- Discover - Manuae
Manuae is one of the most remote islands in the Cook Islands. Uninhabited by man; teeming with marine life and sea turtles, this little island is a true coral atoll, set on the peak of a submerged volcano which plunges deep into the ocean bed.
Its little horseshoe-shaped islets which sit either side of the lagoon – Manuae
to the west and Te Au O Te to the east - cover altogether an area of 6.17 km either side of the 13square kilometre lagoon which these days is where all the action is.
This was not always the case. About the time Captain Cook first sighted it in 1773 – the first of all the Cook Islands he sighted - it was settled by about 600 Polynesians. By the time the Reverend John Williams got there some fifty years later, the population of Manuae had dwindled to around 40. By the time the missionaries sailed in to make their mark, there were only five men and three women who remained and, were shifted off to Aitutaki – it's neighbour some 100 kilometres south-east. There was a population peak of 32 around 1956 but twenty years later the island was abandoned.
Even its name has had a disparate history. Originally named Sandwich Island by Captain Cook, he then changed it to Hervey Island because he decided to name the Hawaiian Islands Sandwich instead. Ultimately it became affectionately known as Hervey’s Island or Isle which later applied to the entire Southern Group until 1824 when all the islands were renamed the Cook Islands by the Russian cartographer, von Krusenstern in honour of the man who discovered them.
Before the marine life claimed it as their own, however, Manuae’s rather speckled history also includes the fact that at one point it was used as a penal colony because Rarotonga did not have a jail. Fortunately, that was abandoned when one was built on Rarotonga around 1915. Attention was then turned to it becoming a source of copra (dried coconut meat). But the settlement which was established next to the tiny reef passage just northeast of Turakino, the westernmost point of the atoll – and exceedingly dangerous to enter – was abandoned when copra prices plummeted.

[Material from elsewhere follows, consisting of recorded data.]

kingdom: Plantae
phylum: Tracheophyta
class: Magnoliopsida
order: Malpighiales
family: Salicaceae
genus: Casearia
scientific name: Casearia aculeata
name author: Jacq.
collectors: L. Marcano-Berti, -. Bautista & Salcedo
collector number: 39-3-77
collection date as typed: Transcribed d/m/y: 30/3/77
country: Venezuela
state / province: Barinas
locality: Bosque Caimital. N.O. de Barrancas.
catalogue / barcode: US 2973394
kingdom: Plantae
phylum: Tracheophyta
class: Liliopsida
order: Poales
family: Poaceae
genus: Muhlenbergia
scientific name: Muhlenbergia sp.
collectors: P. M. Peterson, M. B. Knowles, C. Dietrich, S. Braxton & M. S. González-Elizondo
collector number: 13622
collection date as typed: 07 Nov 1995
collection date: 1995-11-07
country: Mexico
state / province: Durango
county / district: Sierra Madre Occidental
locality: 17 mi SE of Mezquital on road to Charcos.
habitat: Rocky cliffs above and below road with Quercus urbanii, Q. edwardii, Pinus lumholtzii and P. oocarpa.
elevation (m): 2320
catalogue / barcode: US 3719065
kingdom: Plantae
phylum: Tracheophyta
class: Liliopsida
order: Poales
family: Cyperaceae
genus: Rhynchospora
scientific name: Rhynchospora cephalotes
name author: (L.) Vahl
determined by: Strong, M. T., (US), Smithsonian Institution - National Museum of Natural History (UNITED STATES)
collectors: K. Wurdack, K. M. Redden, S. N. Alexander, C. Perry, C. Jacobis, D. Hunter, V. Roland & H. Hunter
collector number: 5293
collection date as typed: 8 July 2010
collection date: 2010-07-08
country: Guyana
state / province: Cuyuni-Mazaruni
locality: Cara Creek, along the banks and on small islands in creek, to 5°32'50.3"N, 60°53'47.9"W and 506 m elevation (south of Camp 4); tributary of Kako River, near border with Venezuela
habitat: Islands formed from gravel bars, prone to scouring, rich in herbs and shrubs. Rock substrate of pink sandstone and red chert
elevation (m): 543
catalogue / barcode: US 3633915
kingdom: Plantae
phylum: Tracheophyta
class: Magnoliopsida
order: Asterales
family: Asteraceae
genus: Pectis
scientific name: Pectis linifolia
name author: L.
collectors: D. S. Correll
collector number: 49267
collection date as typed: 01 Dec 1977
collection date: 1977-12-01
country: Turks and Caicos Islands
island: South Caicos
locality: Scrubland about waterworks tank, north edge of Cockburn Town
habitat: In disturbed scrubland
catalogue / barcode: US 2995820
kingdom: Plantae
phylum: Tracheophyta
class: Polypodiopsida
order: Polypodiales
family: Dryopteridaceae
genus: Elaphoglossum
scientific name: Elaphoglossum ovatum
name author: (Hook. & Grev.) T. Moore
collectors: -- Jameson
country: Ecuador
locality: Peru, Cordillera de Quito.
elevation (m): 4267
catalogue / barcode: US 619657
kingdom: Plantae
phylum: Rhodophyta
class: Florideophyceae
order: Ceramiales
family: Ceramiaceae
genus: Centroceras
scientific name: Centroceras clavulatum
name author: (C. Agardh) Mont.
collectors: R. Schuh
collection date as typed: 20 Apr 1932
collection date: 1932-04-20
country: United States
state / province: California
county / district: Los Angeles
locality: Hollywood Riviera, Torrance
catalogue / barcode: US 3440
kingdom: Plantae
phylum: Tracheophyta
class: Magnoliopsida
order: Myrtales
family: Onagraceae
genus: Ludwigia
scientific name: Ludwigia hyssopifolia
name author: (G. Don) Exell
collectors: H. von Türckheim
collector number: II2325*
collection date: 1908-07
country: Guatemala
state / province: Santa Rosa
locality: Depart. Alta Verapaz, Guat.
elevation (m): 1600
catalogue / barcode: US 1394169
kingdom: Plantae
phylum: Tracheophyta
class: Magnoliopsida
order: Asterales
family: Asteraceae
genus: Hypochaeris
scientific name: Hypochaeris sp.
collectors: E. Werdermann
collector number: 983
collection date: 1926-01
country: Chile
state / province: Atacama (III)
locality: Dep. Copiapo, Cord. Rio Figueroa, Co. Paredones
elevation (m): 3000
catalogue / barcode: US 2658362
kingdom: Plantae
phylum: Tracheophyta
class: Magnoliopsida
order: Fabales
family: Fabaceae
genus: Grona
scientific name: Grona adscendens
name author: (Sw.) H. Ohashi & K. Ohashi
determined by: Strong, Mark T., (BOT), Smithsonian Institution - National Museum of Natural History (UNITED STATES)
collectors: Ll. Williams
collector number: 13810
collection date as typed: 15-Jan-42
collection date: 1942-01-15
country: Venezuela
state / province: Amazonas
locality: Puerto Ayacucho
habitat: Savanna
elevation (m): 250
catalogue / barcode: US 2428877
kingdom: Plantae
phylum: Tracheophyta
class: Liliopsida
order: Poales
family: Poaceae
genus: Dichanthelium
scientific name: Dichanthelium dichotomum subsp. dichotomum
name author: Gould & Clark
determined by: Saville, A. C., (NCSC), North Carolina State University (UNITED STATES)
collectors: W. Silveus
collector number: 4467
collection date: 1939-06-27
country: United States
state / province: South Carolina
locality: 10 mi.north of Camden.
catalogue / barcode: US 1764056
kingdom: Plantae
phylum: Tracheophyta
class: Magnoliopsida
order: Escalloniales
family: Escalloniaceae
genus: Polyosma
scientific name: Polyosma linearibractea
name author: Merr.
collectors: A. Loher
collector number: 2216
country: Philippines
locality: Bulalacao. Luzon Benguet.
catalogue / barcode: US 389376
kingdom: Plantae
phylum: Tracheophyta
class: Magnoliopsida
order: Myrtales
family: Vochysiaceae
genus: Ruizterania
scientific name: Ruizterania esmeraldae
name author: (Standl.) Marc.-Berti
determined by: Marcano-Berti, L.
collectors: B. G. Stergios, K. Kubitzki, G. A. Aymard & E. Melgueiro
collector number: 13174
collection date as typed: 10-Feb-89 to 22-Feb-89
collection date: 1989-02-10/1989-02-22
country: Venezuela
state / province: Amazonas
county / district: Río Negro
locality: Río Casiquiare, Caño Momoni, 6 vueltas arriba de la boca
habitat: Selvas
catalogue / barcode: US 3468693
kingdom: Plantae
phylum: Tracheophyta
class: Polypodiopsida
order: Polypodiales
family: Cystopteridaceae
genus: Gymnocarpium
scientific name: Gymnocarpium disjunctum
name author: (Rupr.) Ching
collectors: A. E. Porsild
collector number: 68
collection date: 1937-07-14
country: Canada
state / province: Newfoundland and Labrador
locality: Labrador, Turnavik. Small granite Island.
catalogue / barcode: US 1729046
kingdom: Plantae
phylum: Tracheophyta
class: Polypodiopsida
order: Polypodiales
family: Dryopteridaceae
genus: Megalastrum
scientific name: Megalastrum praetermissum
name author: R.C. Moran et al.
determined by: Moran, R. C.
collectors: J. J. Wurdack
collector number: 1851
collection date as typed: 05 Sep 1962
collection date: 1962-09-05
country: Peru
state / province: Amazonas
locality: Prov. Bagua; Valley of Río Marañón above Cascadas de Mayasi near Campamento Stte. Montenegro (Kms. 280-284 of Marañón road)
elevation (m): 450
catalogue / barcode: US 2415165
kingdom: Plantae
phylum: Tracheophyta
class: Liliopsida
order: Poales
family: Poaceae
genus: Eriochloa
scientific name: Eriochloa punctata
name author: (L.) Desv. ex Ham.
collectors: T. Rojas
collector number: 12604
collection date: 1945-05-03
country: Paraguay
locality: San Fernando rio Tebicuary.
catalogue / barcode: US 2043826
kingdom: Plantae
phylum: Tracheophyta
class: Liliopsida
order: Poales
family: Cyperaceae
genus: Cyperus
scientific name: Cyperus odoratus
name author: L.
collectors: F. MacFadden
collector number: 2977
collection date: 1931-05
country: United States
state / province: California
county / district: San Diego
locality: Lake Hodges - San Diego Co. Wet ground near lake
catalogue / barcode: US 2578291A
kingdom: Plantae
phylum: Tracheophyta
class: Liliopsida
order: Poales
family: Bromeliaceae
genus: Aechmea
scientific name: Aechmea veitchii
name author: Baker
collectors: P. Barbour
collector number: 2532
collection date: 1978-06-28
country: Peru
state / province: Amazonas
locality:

There was a small hiatus when an airstrip was built at the prospect of a conversion to an exclusive resort and casino which did not come to fruition – and the remains have become overgrown and unusable. And finally, humans living on the atoll was forbidden by the Aitutakians who decided that Manuae and its marine life needed protection and also provision was needed for its biodiversity to recoup from the aftermath of copra harvesting.
Outside the reef lie rich fishing grounds but despite the quarry available not many venture into its waters. And given the challenges of that very narrow passage into the lagoon, even though huge varieties of fish swim languidly and confidently at the water’s edge, they are not usually a catch.
All of which makes Manuae one of the most remote of all the islands. Liaison with the Island Council for permission to visit is necessary and then an experienced local with a very sturdy and well-equipped motorboat to make the three or four hour journey. Added to which it can only be when the weather is at its calmest. Occasionally commercial yachts make stopovers as part of a larger adventure tour of the Northern Islands. But the only other form of life to land is the Bristle Thighed Curlew which land on Te Au Otu during summer. The most endangered long-distance flyer, the Curlew’s journey begins in Alaska – so its destination of the uninhabited and protected Te Au Otu unquestionably provides the perfect sanctuary at the end of the flight of these hardy little travellers.
The beauty of Manuae has been experienced by few. Its tranquility is legend. But the difficulties of getting there make it, desirable yet elusive and only a fortunate few can lay claim to having landed on her shores.